◆ **TEXT BLOCK**:
★ ★ ★ ★ ★ ★ ★
I didn't meet my husband until I was eighteen years old. We had been born and brought up in the same town; our fathers were warm friends and had practised law at the same bar for more than forty years; during that time our mothers had exchanged visits, and my sister Maria and Fanny Taft were schoolmates and close companions at Miss Nourse's, but the Tafts lived at Mt. Auburn, a hill suburb of Cincinnati, and after Will finished Woodward High School he went for four years to Yale, so it is not at all surprising that we did not meet.

Judge Alphonso Taft was Secretary of War, and later Attorney-General, in Grant's Cabinet while his son Will was at college, but before the latter graduated, the family had returned to Cincinnati, so he came straight home and entered at once upon a law course in the Cincinnati Law School. It was at that time, when he was still a student and working as a law reporter on the Cincinnati Commercial, that I met him. It was at a coasting party one winter's night, I remember very well, when I went with a party of young people, including the Charles Tafts, to coast down a fine steep hill in Mt. Auburn. Will Taft was there, and after being introduced to me he took me down the hill on his big bobsled. After that we met very frequently.
★ ★ ★ ★ ★ ★ ★
◆ **ENTRIES SUPPLIED**:
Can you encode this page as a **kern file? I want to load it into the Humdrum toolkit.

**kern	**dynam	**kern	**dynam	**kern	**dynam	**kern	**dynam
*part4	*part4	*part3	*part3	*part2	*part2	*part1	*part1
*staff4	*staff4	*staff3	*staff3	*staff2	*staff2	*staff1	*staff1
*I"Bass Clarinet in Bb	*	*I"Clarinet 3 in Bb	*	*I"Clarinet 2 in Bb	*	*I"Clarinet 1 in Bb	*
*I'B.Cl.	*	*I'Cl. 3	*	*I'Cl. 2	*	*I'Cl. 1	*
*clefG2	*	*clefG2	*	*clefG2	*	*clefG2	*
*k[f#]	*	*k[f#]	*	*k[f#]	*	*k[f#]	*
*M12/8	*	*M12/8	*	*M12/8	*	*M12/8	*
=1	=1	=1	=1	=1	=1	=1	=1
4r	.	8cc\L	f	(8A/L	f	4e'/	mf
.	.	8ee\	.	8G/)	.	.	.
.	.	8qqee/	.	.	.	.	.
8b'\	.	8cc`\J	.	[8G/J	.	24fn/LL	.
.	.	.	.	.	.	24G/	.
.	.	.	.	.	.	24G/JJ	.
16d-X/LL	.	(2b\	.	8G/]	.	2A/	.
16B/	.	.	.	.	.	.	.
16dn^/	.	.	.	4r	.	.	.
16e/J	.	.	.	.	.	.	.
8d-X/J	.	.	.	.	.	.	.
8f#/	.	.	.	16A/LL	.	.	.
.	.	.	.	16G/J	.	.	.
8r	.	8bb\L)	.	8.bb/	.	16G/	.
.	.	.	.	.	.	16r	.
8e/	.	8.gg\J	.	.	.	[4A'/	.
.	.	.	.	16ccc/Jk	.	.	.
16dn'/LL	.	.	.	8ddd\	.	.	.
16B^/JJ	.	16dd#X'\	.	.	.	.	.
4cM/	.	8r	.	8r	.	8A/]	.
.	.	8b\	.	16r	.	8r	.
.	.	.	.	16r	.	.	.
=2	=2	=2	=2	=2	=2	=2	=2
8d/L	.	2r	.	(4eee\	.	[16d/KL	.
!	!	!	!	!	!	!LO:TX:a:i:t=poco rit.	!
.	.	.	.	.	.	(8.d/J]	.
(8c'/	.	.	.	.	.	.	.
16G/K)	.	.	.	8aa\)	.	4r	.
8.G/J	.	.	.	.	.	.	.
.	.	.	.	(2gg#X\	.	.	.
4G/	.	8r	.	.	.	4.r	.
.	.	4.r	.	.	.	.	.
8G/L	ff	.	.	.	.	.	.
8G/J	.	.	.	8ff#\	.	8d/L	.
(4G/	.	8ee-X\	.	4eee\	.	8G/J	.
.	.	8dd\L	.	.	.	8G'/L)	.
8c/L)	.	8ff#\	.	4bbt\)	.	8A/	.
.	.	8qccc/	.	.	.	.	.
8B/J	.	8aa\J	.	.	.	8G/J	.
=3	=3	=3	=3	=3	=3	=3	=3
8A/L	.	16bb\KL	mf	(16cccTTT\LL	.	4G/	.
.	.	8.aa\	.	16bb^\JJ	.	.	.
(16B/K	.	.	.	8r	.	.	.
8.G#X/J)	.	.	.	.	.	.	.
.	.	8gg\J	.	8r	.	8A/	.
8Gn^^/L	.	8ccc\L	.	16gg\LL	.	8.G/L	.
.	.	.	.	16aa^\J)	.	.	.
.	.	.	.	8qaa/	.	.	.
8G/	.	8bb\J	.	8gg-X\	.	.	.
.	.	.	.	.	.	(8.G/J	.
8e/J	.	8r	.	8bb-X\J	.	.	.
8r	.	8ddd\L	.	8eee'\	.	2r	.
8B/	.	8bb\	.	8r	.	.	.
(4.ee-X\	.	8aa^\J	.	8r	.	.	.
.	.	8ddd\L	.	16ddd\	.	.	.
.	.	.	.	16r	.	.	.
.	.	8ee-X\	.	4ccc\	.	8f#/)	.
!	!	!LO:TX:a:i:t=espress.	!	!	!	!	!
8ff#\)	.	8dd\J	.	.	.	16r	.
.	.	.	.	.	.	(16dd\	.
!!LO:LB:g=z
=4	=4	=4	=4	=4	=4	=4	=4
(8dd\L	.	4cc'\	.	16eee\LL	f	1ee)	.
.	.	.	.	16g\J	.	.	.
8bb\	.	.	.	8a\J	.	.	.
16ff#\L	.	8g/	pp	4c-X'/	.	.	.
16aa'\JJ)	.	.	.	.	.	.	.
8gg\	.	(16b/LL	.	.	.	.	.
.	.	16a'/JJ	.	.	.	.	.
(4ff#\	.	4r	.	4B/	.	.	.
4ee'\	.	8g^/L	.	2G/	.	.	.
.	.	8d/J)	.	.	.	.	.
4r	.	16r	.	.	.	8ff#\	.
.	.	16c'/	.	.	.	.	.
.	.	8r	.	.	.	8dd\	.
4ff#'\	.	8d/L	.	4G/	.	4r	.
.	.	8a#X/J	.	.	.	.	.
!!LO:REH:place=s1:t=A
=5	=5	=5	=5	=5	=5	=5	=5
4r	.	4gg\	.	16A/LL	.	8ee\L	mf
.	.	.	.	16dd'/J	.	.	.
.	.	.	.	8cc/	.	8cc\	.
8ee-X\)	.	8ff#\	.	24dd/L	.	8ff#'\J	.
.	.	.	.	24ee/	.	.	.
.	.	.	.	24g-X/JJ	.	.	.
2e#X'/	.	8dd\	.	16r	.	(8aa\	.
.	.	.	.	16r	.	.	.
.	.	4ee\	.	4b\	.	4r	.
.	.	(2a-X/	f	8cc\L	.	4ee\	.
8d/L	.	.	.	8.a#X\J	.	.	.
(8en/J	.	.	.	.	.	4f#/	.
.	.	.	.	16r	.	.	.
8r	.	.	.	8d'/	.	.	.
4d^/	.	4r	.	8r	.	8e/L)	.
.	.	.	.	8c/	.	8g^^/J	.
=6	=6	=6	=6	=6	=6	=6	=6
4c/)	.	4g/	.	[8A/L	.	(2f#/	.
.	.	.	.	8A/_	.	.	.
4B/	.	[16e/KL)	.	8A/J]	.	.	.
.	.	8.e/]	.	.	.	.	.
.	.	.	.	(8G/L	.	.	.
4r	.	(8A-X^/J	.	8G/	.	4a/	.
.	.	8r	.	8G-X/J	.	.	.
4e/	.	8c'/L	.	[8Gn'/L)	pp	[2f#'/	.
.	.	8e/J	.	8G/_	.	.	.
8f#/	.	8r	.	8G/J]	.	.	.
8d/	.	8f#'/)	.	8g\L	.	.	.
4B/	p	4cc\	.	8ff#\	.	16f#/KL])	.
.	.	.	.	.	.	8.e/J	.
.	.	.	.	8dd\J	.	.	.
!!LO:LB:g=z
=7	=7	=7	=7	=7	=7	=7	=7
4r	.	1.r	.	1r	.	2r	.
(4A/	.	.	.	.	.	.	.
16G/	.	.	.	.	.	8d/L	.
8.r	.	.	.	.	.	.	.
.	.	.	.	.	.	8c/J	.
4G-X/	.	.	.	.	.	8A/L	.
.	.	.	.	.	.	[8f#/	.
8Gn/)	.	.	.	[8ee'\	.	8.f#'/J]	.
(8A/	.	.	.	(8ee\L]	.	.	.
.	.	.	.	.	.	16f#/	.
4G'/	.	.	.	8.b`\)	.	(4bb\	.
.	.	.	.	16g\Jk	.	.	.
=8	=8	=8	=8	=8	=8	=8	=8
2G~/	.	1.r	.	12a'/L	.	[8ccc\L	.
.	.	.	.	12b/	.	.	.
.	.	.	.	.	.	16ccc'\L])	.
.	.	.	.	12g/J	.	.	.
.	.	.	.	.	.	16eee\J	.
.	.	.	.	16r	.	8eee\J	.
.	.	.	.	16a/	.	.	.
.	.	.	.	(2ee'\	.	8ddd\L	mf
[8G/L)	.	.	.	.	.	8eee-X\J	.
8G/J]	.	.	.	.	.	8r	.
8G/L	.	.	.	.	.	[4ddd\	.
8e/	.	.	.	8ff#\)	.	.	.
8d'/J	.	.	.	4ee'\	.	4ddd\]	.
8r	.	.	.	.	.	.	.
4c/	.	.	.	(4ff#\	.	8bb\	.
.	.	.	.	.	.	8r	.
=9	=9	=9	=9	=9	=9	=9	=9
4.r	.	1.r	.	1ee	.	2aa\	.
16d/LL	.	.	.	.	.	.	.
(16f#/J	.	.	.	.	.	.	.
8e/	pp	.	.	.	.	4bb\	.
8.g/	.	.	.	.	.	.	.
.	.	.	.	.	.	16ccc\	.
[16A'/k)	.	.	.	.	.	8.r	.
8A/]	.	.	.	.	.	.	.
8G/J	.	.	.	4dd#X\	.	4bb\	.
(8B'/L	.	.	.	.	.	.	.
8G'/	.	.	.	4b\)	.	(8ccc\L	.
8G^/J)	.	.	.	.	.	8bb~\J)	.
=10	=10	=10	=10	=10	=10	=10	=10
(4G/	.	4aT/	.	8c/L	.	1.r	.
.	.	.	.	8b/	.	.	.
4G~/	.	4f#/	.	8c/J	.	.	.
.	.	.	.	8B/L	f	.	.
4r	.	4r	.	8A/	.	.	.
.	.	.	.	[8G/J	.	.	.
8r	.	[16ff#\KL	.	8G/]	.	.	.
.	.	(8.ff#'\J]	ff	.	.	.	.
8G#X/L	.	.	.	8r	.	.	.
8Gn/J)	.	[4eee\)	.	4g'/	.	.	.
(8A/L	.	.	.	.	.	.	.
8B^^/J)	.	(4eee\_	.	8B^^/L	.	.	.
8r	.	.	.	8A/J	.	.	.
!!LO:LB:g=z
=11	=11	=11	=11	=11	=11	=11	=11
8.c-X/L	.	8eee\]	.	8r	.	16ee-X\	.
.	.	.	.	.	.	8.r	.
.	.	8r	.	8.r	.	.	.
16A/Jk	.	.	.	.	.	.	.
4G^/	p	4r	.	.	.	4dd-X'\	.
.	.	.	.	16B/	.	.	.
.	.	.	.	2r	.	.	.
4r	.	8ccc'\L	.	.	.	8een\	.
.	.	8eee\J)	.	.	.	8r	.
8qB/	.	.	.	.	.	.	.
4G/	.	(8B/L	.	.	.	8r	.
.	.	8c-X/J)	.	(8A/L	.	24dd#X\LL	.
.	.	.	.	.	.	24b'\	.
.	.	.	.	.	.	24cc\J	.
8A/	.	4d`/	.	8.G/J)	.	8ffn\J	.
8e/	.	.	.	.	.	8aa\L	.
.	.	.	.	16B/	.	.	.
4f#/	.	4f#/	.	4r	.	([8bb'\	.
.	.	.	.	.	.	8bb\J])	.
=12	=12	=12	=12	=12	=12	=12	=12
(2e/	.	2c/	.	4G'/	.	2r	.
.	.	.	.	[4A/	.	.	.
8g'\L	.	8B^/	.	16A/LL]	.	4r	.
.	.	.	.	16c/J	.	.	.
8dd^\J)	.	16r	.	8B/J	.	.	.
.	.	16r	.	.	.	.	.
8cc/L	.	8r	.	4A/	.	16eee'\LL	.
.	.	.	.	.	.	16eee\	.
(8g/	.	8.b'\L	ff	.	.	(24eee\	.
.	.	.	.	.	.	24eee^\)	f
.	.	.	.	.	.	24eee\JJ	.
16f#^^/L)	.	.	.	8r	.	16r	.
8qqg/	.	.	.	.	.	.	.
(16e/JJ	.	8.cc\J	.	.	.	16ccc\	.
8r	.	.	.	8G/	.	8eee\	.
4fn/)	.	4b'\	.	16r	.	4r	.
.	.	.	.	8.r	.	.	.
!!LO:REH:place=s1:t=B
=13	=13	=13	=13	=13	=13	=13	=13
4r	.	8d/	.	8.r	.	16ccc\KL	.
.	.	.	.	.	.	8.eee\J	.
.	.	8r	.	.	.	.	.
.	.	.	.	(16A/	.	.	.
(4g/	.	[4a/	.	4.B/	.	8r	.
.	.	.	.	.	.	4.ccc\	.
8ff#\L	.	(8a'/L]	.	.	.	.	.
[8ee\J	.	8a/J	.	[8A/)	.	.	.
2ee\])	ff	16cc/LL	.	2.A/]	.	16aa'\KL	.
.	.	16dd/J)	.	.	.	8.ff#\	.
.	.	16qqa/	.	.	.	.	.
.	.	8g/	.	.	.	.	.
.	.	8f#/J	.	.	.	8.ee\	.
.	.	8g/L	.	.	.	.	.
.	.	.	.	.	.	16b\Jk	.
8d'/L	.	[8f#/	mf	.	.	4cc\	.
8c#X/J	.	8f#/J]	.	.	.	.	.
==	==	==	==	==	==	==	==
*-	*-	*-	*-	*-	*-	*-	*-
★ ★ ★ ★ ★ ★ ★
◆ **EXERCISE INSTRUCTIONS**:
1) In the text about meeting Will Taft, at what kind of event did the writer first meet him?
2) Please filter the records down to every line that contains the string "kern".

◆ **EXERCISE ANSWERS**:
1) At a coasting party one winter's night, on a steep hill in Mt. Auburn.

2)
Can you encode this page as a **kern file? I want to load it into the Humdrum toolkit.
**kern	**dynam	**kern	**dynam	**kern	**dynam	**kern	**dynam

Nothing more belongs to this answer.